The core flaw in this is that permadeath with the only carry over being knowledge and new characters means you never get a sense of real progression. I know, especially some of you long time readers also remember, that I spoke once about an MMO with permadeath as a good idea, but the key difference here is the game is designed around using it almost like how a free to play game would use an "energy" system to limit you to a few battles a day. Sure, it doesn't have to prevent you from having fun, but it just sort of sucks the longterm investment out from under you since no matter what you do, there will always be a start from scratch.
Finding odd trinkets may or may not pay off in the end.
Now the game does have mod support, so there may be a time down the line when you can use a save system, but for the time being, the realities of how harsh the game is will turn off the more wary gamers. There is also one more knock against the game I have to deliver -- the UI is terrible by modern standards. Everything is so tiny that you have trouble telling what it is, the inventory management is inconvenient for no reason other than inconvenience, and the lack of tutorial or explanation as to what does a certain action will irritate newcomers.

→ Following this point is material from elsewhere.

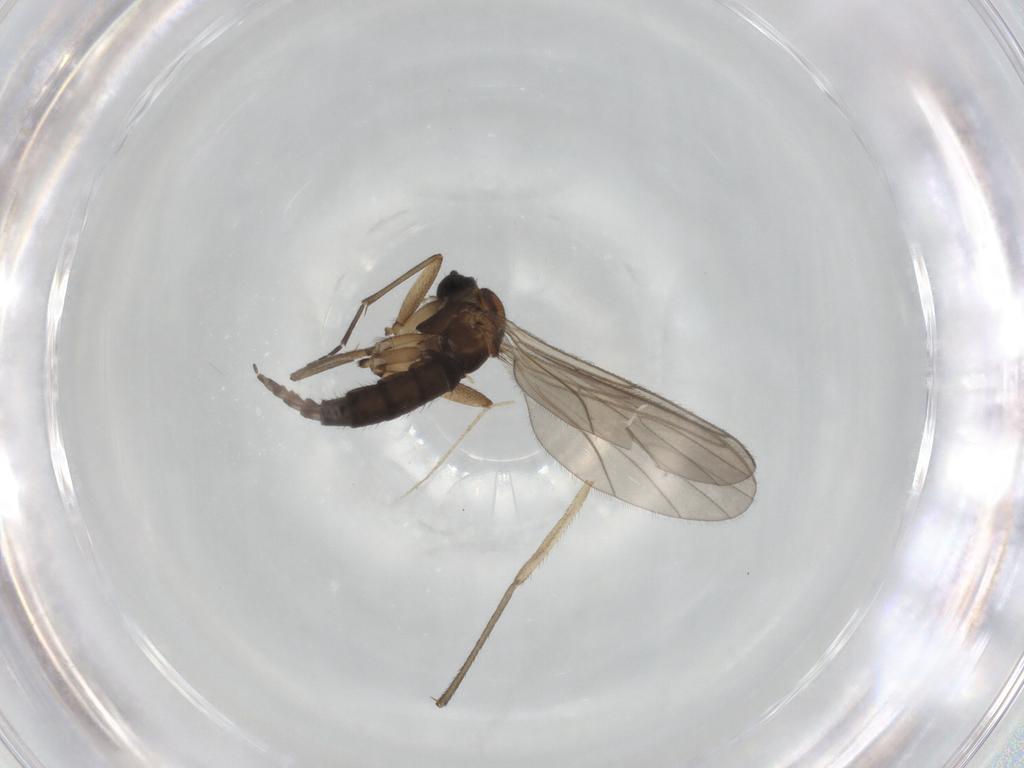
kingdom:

The biggest inconvenience is not knowing you can shift the perspective forty-five degrees left or right -- something that would have made setting up hay walls far easier.
The nice thing, and something that gives it a significant edge over Minecraft, is you have far greater control over your randomly generated worlds. If you want to slowly get used to mechanics, you can literally make worlds where almost no enemies spawn (although certain resources only come from them), or if you're up for insanity you can make the world a barren desert of monsters and death. It's this level of customization that will likely add variety to the already very random world generation. Also, there are certain one-off revive methods in the game, but you need to prepare beforehand and you won't know them until you find them (so far I've found several ressurection points with pig heads on spears that may be also creatable down the road, and an amulet that restored me upon death with all my gear and returned the game to daylight hours). It's not that the game truly is trying to be unfair, it's just got a less smooth balance than similar masochist games like Dark Souls.

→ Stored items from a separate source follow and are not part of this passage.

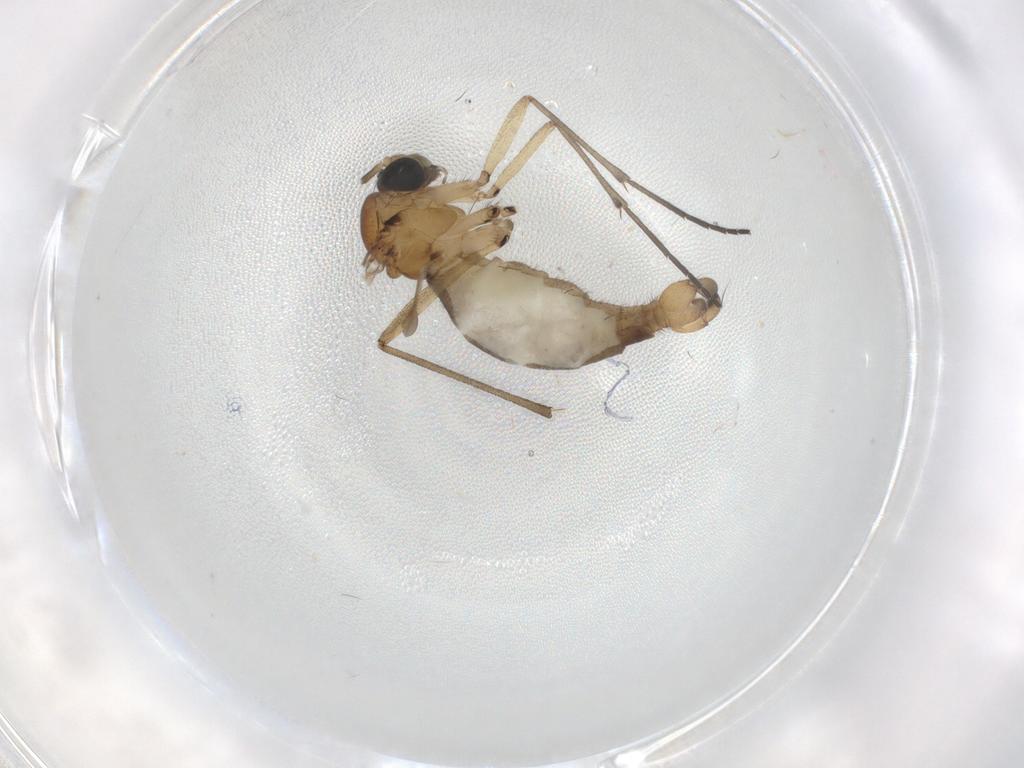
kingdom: Animalia
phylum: Arthropoda
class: Insecta
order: Diptera
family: Sciaridae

Food-eating turkeys may very well do you in!
Really, despite so far being the best game by Klei I've played, it suffers from all the same issues their games have*. It's got great style, a good sense of what makes it's substance, but a lacking ability to execute on that substance and a serious hindering factor that probably didn't seem like a big problem to the developer. In this case, it's the style of permadeath; for Mark of the Ninja, it was twofold, the story and progression curve. I'm expecting to review Shank sometime later on in my 31/31, and it got the roughest thrashing of Klei's games, so we'll just have to wait and see.
With some obvious flaws included, Don't Starve really is a great little indie game, if a bit frustrating, grindy, and repetitive at times. A 7.5/10**.
Cheers,
Paradigm the Fallen
Remember the Minecraft forerunner made by Notch, Wurm Online? Yeah, neither does anyone else.

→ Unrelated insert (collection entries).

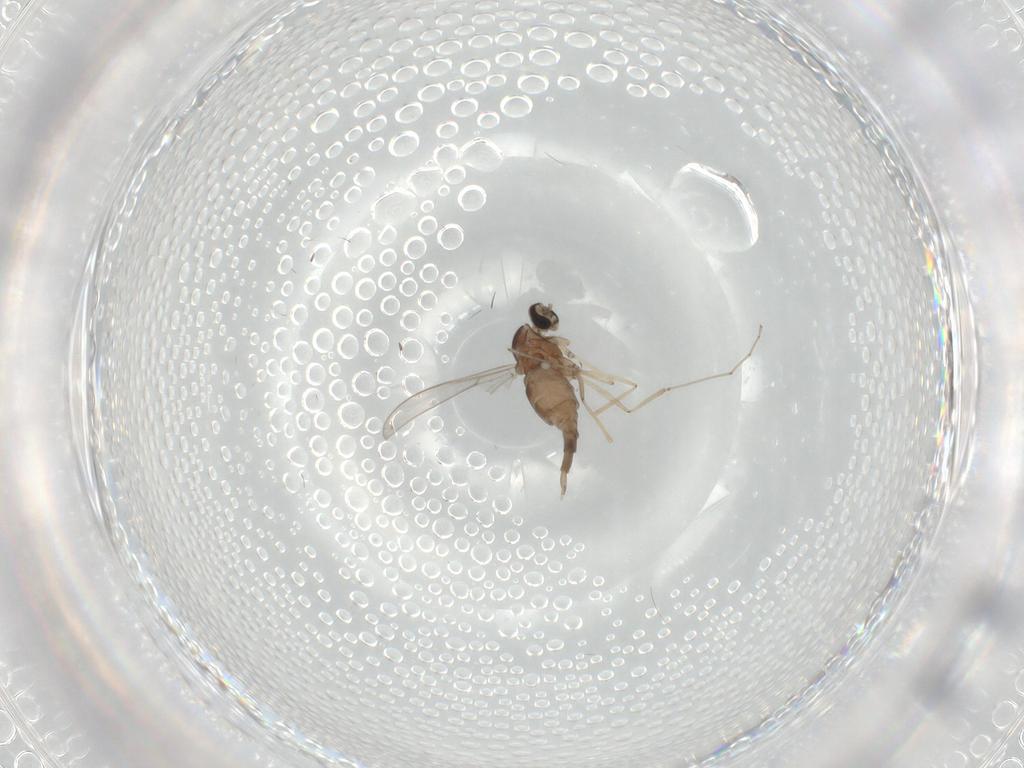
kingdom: Animalia
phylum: Arthropoda
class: Insecta
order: Diptera
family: Cecidomyiidae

* -- Why do I keep going back to the developer and Mark of the Ninja, you ask? Because I'm observing a trend. It's worth noting, and you should keep it in mind with developers. Sure you might think of Starbreeze as those guys who are making that new "Brothers" game, but they also made Syndicate, The Darkness, and Chronicles of Riddick: Escape from Butcher Bay. Knowing that informs you a great deal about what to expect from them no matter what genre or IP their next game is.
** -- And for those just joining us, that's a -good- score, coming from me.